I will be smoking my first bone in turkey breast. Here's how I plan to do it:

http://www.slapyodaddybbq.com/2011/...ks-for-you-and-send-me-pics-if-you-can-enjoy/

Will take pics.


----------



## papagrizz (Nov 21, 2012)

soxeboy said:


> first time smoking one - can anyone walk me through their process? - thanks to all and have a blessed HAPPY THANKSGIVING!!!!!!!!!!!!!!!!!!!!!!!!!!!


Here is a good starting spot from Jeff: http://www.smoking-meat.com/october-2010-smoked-bone-in-turkey-breast.html

I will be doing a variation of this on "T" day

Happy Thankgivings!


----------



## soxeboy (Nov 21, 2012)

couldn't get fresh breast so got frozen - just now got it thawed so reallt don't have time to brine it - can anybody give me a rub and smoking directions?


----------



## whistlepig (Nov 21, 2012)

I always smoke frozen bone in breasts.

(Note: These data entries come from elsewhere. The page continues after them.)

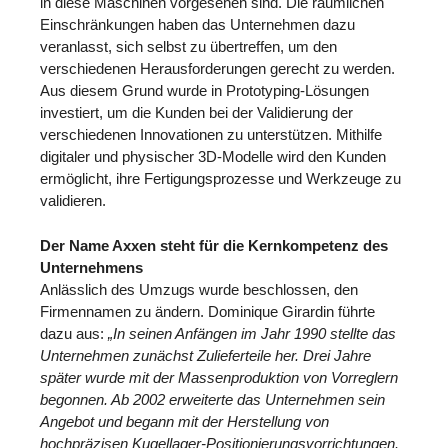
in diese Maschinen vorgesehen sind. Die räumlichen
Einschränkungen haben das Unternehmen dazu
veranlasst, sich selbst zu übertreffen, um den
verschiedenen Herausforderungen gerecht zu werden.
Aus diesem Grund wurde in Prototyping-Lösungen
investiert, um die Kunden bei der Validierung der
verschiedenen Innovationen zu unterstützen. Mithilfe
digitaler und physischer 3D-Modelle wird den Kunden
ermöglicht, ihre Fertigungsprozesse und Werkzeuge zu
validieren.
Der Name Axxen steht für die Kernkompetenz des
Unternehmens
Anlässlich des Umzugs wurde beschlossen, den
Firmennamen zu ändern. Dominique Girardin führte
dazu aus:
„In seinen Anfängen im Jahr 1990 stellte das
Unternehmen zunächst Zulieferteile her. Drei Jahre
später wurde mit der Massenproduktion von Vorreglern
begonnen. Ab 2002 erweiterte das Unternehmen sein
Angebot und begann mit der Herstellung von
hochpräzisen Kugellager-Positionierungsvorrichtungen.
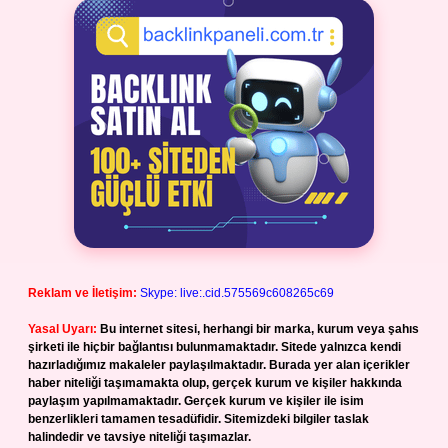
Reklam ve İletişim:
Skype: live:.cid.575569c608265c69
Yasal Uyarı:
Bu internet sitesi, herhangi bir marka, kurum veya şahıs
şirketi ile hiçbir bağlantısı bulunmamaktadır. Sitede yalnızca kendi
hazırladığımız makaleler paylaşılmaktadır. Burada yer alan içerikler
haber niteliği taşımamakta olup, gerçek kurum ve kişiler hakkında
paylaşım yapılmamaktadır. Gerçek kurum ve kişiler ile isim
benzerlikleri tamamen tesadüfidir. Sitemizdeki bilgiler taslak
halindedir ve tavsiye niteliği taşımazlar.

I use a store bought rub. I melt butter and rub the breast then apply the rub to the butter. Smoke at 240 degrees with cherry wood to an internal temp of 160 degrees.


----------



## mbatemantx (Nov 21, 2012)

I did my first one last week, frozen bone in turkey breast.  I did not brine it.  I used this rub from Food Network

Chicken rub bobby flay

2 tablespoons non-iodized salt

1 tablespoon garlic powder

1 tablespoon onion powder

1 teaspoon ground thyme

1 teaspoon rubbed sage

1 teaspoon paprika

1 teaspoon black pepper

So step by step.  

Night before rinse turkey, pat dry and then work rub under the skin all over, sprinkle some in the cavity rubbed skin with a bit of olive oil and sprinkled some rub on and put back in fridge wrapped well with plastic wrap.

Turn on my MES 30, Loaded my AMZNPS with pit master blend and set it as high as it would go, 275.  I gave it about 45 minutes to come up to temp. No water in the water pan.

When up to temp cut an orange and lemon and stuck them under the cavity of the bird on the rack.

Smoked it until it was around 155 IT and then turned on the oven inside to 350.

When oven was at temp transferred the bird and cooked to 165 IT

Wrapped in foil, wrap in towel and put in an ice chest to rest for an hour.

I think it came out really well, judging by the fact that there are only three of us and all of it was gone in a few days.


----------



## soxeboy (Nov 21, 2012)

THANK ALL OF YOU FOR YOUR HELP!!!!!!! that's what makes the board so great - wishing you and your families a Happy Thanksgiving


----------



## soxeboy (Nov 21, 2012)

any way i  could braise this?


----------